__Task directions__: Arrange every line of the records below as a JSON list of strings, with one string per line and blank lines omitted. Leave the pictures out of the answer.

□ □ □ □

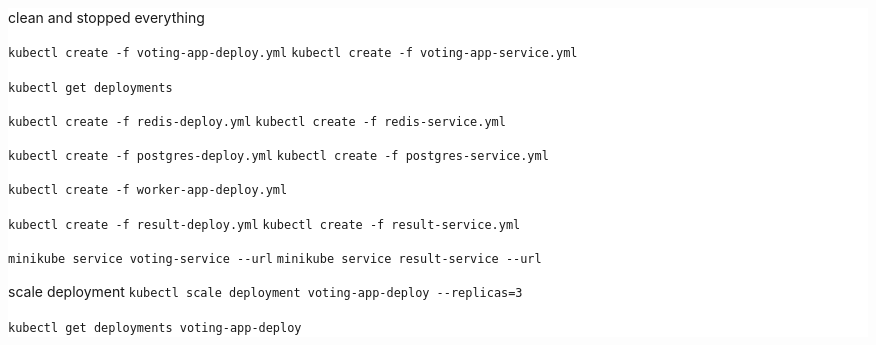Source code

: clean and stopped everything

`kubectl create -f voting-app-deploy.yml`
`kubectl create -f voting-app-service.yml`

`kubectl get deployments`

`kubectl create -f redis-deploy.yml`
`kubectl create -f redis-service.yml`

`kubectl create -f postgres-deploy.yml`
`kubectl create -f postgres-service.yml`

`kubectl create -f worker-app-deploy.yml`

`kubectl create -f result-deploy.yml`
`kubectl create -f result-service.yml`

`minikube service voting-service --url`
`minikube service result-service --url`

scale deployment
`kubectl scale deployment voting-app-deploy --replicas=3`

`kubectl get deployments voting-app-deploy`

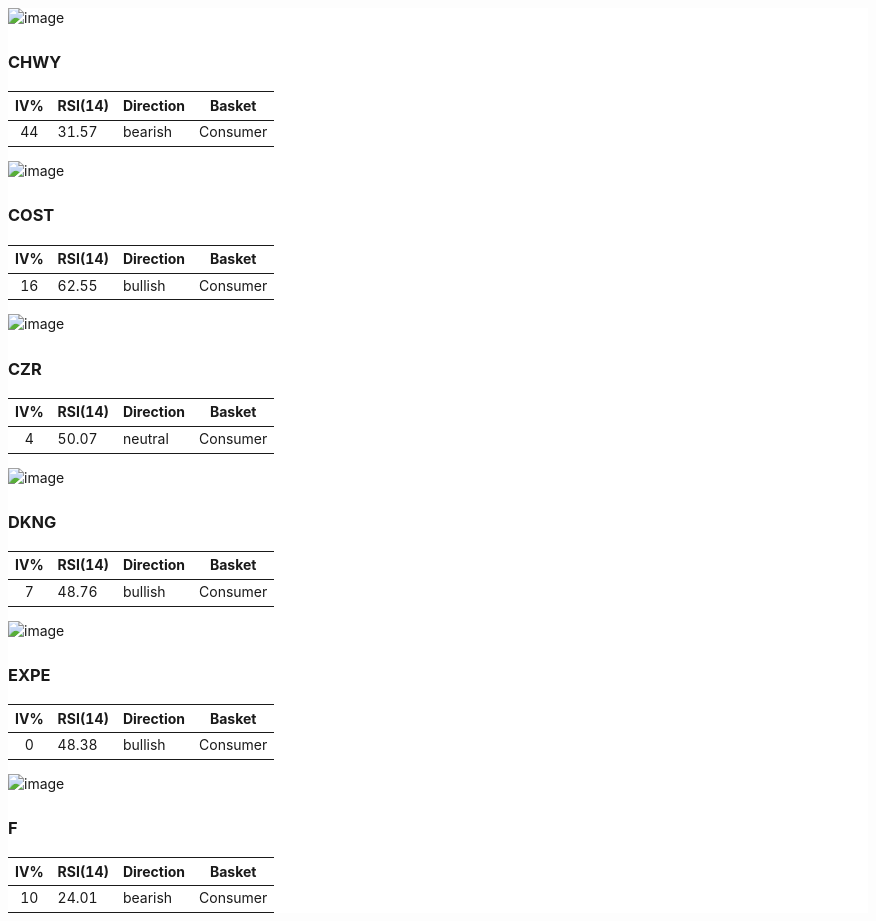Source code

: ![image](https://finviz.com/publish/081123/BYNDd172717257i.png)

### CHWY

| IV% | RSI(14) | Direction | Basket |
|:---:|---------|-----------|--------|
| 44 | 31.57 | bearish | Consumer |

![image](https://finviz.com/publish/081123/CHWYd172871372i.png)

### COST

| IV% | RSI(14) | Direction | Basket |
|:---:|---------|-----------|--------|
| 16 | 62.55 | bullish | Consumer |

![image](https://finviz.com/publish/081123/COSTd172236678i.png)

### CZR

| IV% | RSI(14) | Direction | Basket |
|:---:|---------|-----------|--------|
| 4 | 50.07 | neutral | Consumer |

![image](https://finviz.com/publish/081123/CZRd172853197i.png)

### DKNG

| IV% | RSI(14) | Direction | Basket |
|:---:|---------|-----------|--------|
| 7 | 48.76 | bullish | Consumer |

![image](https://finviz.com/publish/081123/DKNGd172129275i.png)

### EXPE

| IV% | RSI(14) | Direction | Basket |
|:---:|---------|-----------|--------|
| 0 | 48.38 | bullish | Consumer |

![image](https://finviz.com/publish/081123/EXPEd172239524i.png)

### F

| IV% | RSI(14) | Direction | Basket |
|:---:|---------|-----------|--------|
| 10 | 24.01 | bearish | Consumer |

□ □ □ □

__Exercise result__:
[
  "Source code",
  ": clean and stopped everything",
  "`kubectl create -f voting-app-deploy.yml`",
  "`kubectl create -f voting-app-service.yml`",
  "`kubectl get deployments`",
  "`kubectl create -f redis-deploy.yml`",
  "`kubectl create -f redis-service.yml`",
  "`kubectl create -f postgres-deploy.yml`",
  "`kubectl create -f postgres-service.yml`",
  "`kubectl create -f worker-app-deploy.yml`",
  "`kubectl create -f result-deploy.yml`",
  "`kubectl create -f result-service.yml`",
  "`minikube service voting-service --url`",
  "`minikube service result-service --url`",
  "scale deployment",
  "`kubectl scale deployment voting-app-deploy --replicas=3`",
  "`kubectl get deployments voting-app-deploy`",
  "Source code",
  ": ![image](https://finviz.com/publish/081123/BYNDd172717257i.png)",
  "### CHWY",
  "| IV% | RSI(14) | Direction | Basket |",
  "|:---:|---------|-----------|--------|",
  "| 44 | 31.57 | bearish | Consumer |",
  "![image](https://finviz.com/publish/081123/CHWYd172871372i.png)",
  "### COST",
  "| IV% | RSI(14) | Direction | Basket |",
  "|:---:|---------|-----------|--------|",
  "| 16 | 62.55 | bullish | Consumer |",
  "![image](https://finviz.com/publish/081123/COSTd172236678i.png)",
  "### CZR",
  "| IV% | RSI(14) | Direction | Basket |",
  "|:---:|---------|-----------|--------|",
  "| 4 | 50.07 | neutral | Consumer |",
  "![image](https://finviz.com/publish/081123/CZRd172853197i.png)",
  "### DKNG",
  "| IV% | RSI(14) | Direction | Basket |",
  "|:---:|---------|-----------|--------|",
  "| 7 | 48.76 | bullish | Consumer |",
  "![image](https://finviz.com/publish/081123/DKNGd172129275i.png)",
  "### EXPE",
  "| IV% | RSI(14) | Direction | Basket |",
  "|:---:|---------|-----------|--------|",
  "| 0 | 48.38 | bullish | Consumer |",
  "![image](https://finviz.com/publish/081123/EXPEd172239524i.png)",
  "### F",
  "| IV% | RSI(14) | Direction | Basket |",
  "|:---:|---------|-----------|--------|",
  "| 10 | 24.01 | bearish | Consumer |"
]